-- Opening Marker --

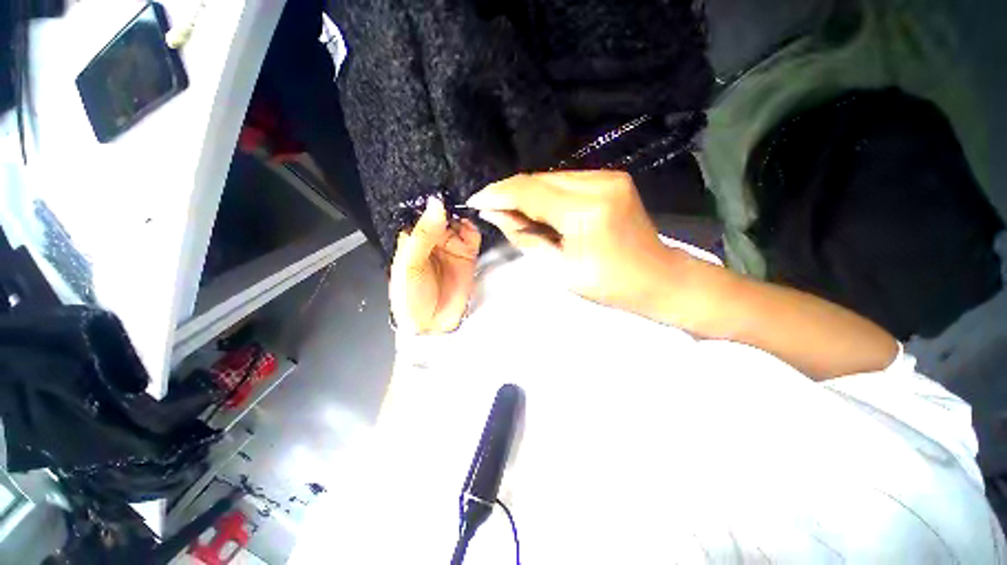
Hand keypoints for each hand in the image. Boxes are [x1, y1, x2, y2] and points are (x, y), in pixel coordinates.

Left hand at [390, 197, 480, 333]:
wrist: (432, 324)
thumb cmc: (411, 295)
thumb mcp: (411, 263)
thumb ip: (424, 233)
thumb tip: (437, 203)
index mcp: (413, 238)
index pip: (422, 212)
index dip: (431, 200)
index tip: (441, 186)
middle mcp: (433, 238)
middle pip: (443, 214)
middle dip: (450, 204)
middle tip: (457, 193)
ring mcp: (452, 246)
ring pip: (459, 221)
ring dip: (463, 214)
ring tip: (465, 209)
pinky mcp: (468, 254)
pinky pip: (472, 235)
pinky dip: (473, 227)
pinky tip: (469, 225)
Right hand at [466, 171, 669, 311]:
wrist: (658, 278)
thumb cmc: (608, 284)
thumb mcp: (559, 269)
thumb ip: (524, 236)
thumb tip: (495, 214)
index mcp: (585, 212)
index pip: (529, 192)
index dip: (498, 194)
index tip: (475, 201)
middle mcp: (598, 183)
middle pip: (538, 180)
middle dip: (509, 193)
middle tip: (492, 211)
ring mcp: (608, 176)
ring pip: (550, 178)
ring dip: (527, 193)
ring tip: (516, 214)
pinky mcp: (612, 178)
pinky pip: (566, 181)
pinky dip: (547, 193)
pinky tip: (541, 209)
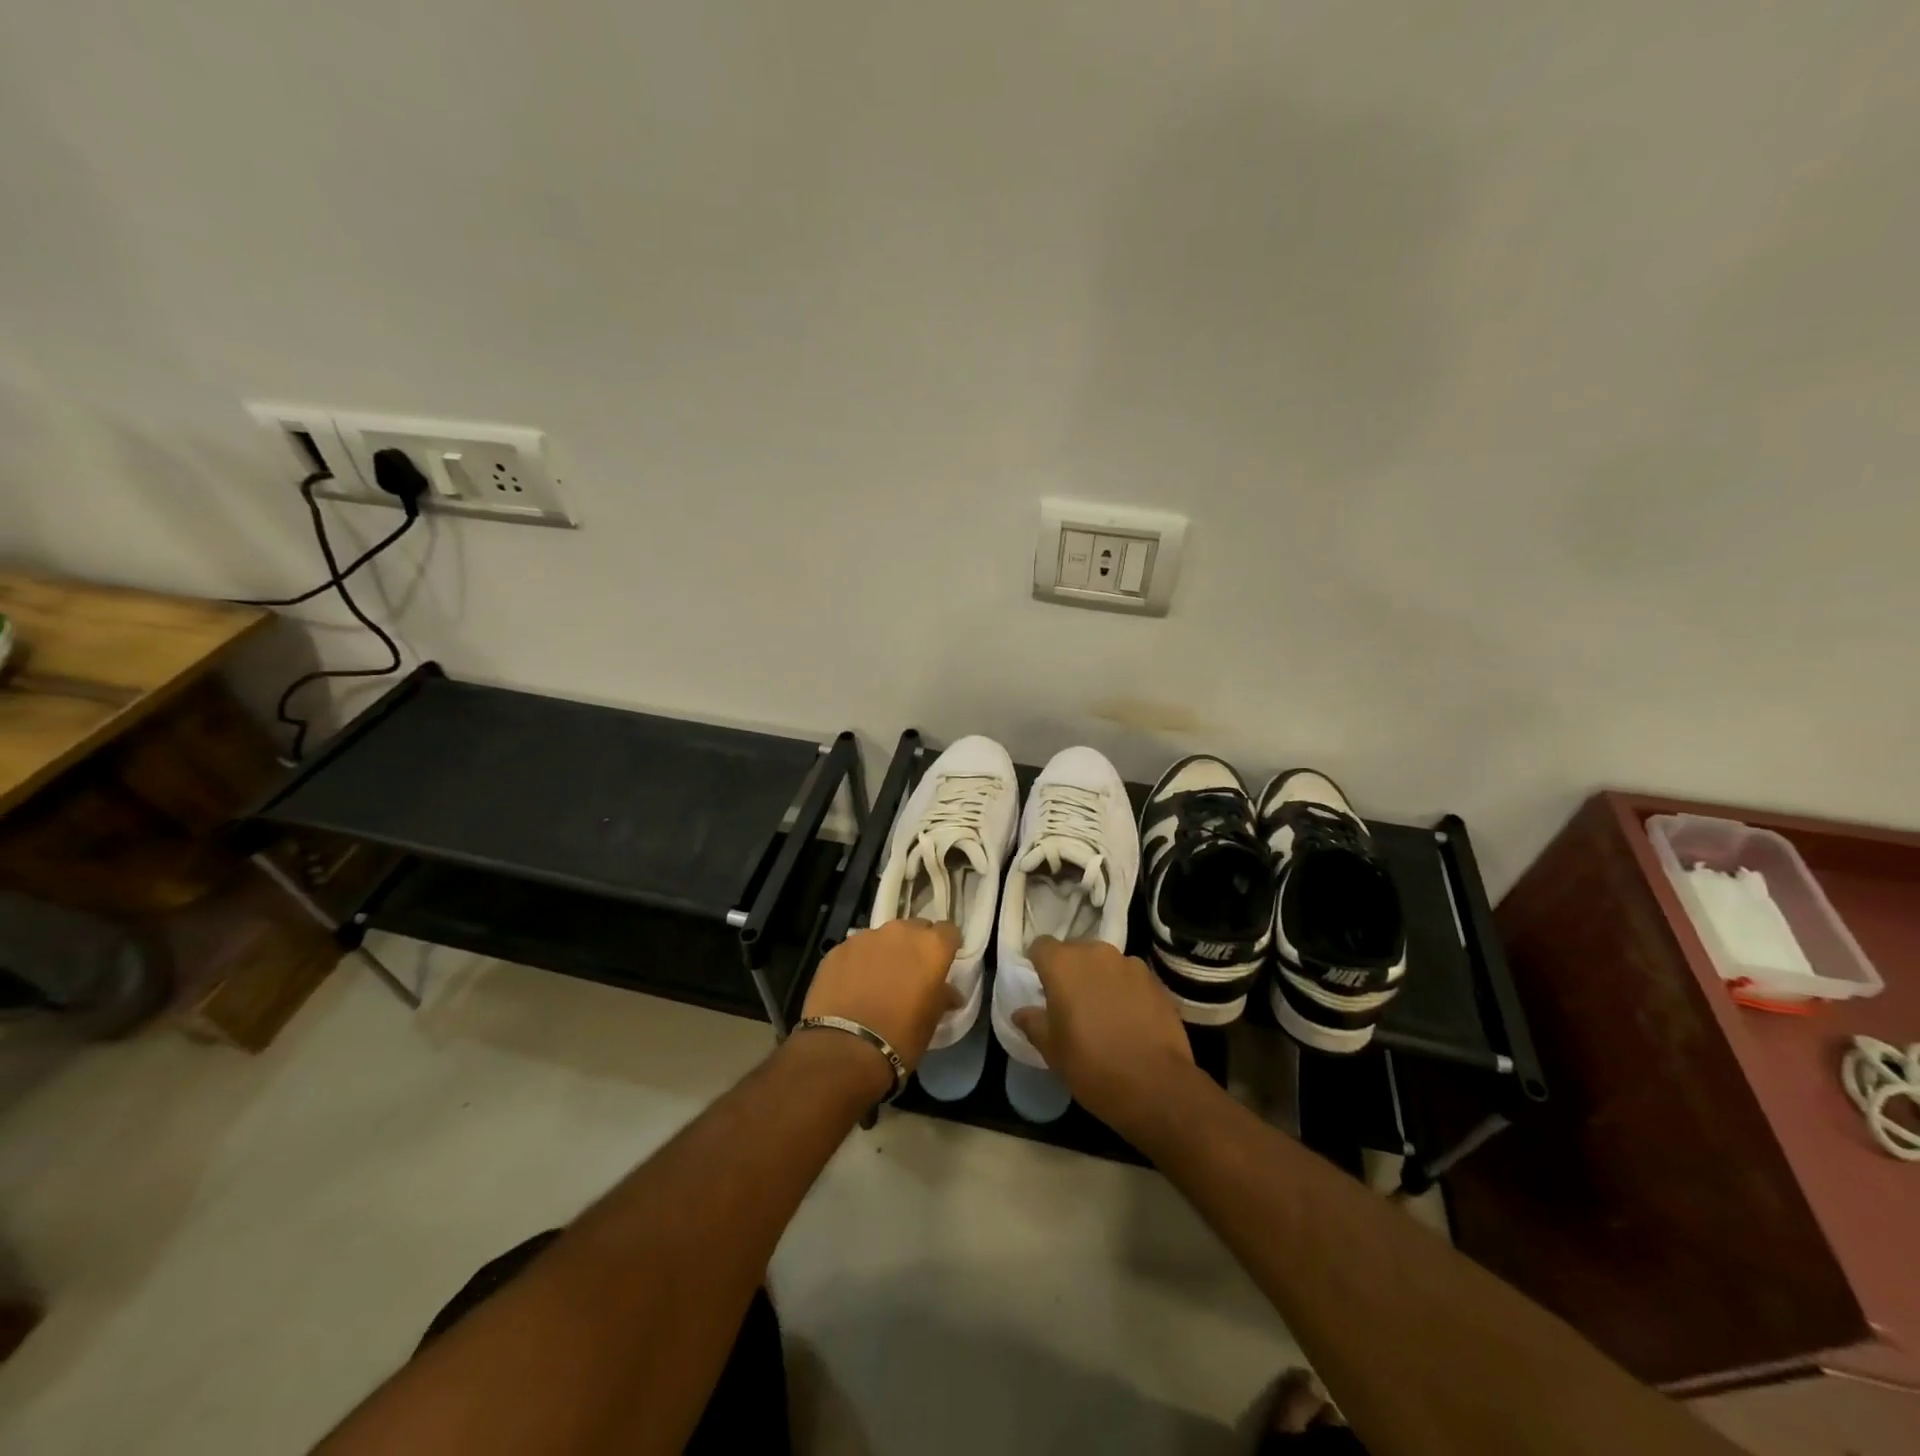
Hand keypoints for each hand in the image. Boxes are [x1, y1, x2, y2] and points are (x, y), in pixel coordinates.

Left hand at [800, 919, 961, 1072]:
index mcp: (931, 946)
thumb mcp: (932, 1019)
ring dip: (885, 952)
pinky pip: (856, 949)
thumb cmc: (901, 1036)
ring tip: (878, 980)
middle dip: (915, 945)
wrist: (845, 1048)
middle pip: (915, 928)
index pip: (949, 931)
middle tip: (911, 972)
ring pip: (883, 937)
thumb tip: (950, 993)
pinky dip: (859, 962)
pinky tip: (853, 986)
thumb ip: (943, 996)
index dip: (946, 946)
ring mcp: (866, 937)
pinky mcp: (838, 949)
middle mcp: (900, 932)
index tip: (942, 962)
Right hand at [1012, 936, 1195, 1136]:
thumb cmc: (1092, 1066)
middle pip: (1075, 951)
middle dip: (1070, 971)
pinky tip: (1129, 1019)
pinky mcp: (1155, 980)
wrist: (1156, 1086)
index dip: (1038, 963)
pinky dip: (1125, 990)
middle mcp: (1096, 953)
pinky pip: (1130, 977)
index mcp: (1063, 965)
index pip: (1041, 946)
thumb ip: (1033, 1023)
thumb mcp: (1052, 1050)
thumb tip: (1021, 1012)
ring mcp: (1130, 964)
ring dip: (1099, 979)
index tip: (1040, 985)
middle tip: (1070, 1002)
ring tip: (1103, 1011)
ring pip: (1105, 964)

-- Closing Marker --

All of the entries need to be copied exactly, minus any pictures.

Hand keypoints for each hand in the image. Boxes are [x1, y1, x2, y2] and points are (x, y), in pixel coordinates.

Left hand at [390, 197, 480, 333]:
wrist: (432, 324)
thumb cmc: (411, 295)
thumb mcp: (411, 263)
thumb ip: (424, 233)
thumb tip: (437, 203)
index mcp: (413, 238)
index pip: (422, 212)
index dip: (431, 200)
index tip: (441, 186)
middle mcp: (433, 238)
middle pip: (443, 214)
middle dip: (450, 204)
middle tip: (457, 193)
ring mcp: (452, 246)
ring pip: (459, 221)
ring dip: (463, 214)
ring tip: (465, 209)
pinky mcp: (468, 254)
pinky pip: (472, 235)
pinky dip: (473, 227)
pinky tip: (469, 225)
Right hand at [466, 171, 669, 311]:
wrist: (658, 278)
thumb cmc: (608, 284)
thumb mcp: (559, 269)
thumb ip: (524, 236)
thumb tip: (495, 214)
index mcp: (585, 212)
index pip: (529, 192)
index dip: (498, 194)
index tip: (475, 201)
middle mcp: (598, 183)
middle pip: (538, 180)
middle dip: (509, 193)
middle tip: (492, 211)
ring mcp: (608, 176)
ring pip: (550, 178)
ring dip: (527, 193)
ring tip: (516, 214)
pinky mcp: (612, 178)
pinky pip: (566, 181)
pinky dip: (547, 193)
pinky tip: (541, 209)
Hand keypoints for each hand in the image. Boxes are [x1, y1, x2, y2] and points are (x, y), in pixel coordinates.

Left hand at [800, 919, 961, 1072]:
index mcp: (931, 946)
thumb mcp: (932, 1019)
ring dip: (885, 952)
pinky pip: (856, 949)
thumb cmc: (901, 1036)
ring tip: (878, 980)
middle dip: (915, 945)
wrist: (845, 1048)
middle pip: (915, 928)
index pip: (949, 931)
middle tip: (911, 972)
ring pip: (883, 937)
thumb tip: (950, 993)
pinky dip: (859, 962)
pinky tip: (853, 986)
thumb ip: (943, 996)
index dip: (946, 946)
ring mcp: (866, 937)
pinky mcp: (838, 949)
middle mcp: (900, 932)
index tip: (942, 962)
Right hand at [1012, 936, 1195, 1136]:
thumb cmc: (1092, 1066)
middle pip: (1075, 951)
middle dip: (1070, 971)
pinky tip: (1129, 1019)
pinky mcp: (1155, 980)
wrist: (1156, 1086)
index dip: (1038, 963)
pinky dip: (1125, 990)
middle mcp: (1096, 953)
pinky pip: (1130, 977)
index mcp: (1063, 965)
index pip: (1041, 946)
thumb ip: (1033, 1023)
thumb mcp: (1052, 1050)
thumb tip: (1021, 1012)
ring mcp: (1130, 964)
ring dip: (1099, 979)
index tip: (1040, 985)
middle tip: (1070, 1002)
ring tip: (1103, 1011)
ring pip: (1105, 964)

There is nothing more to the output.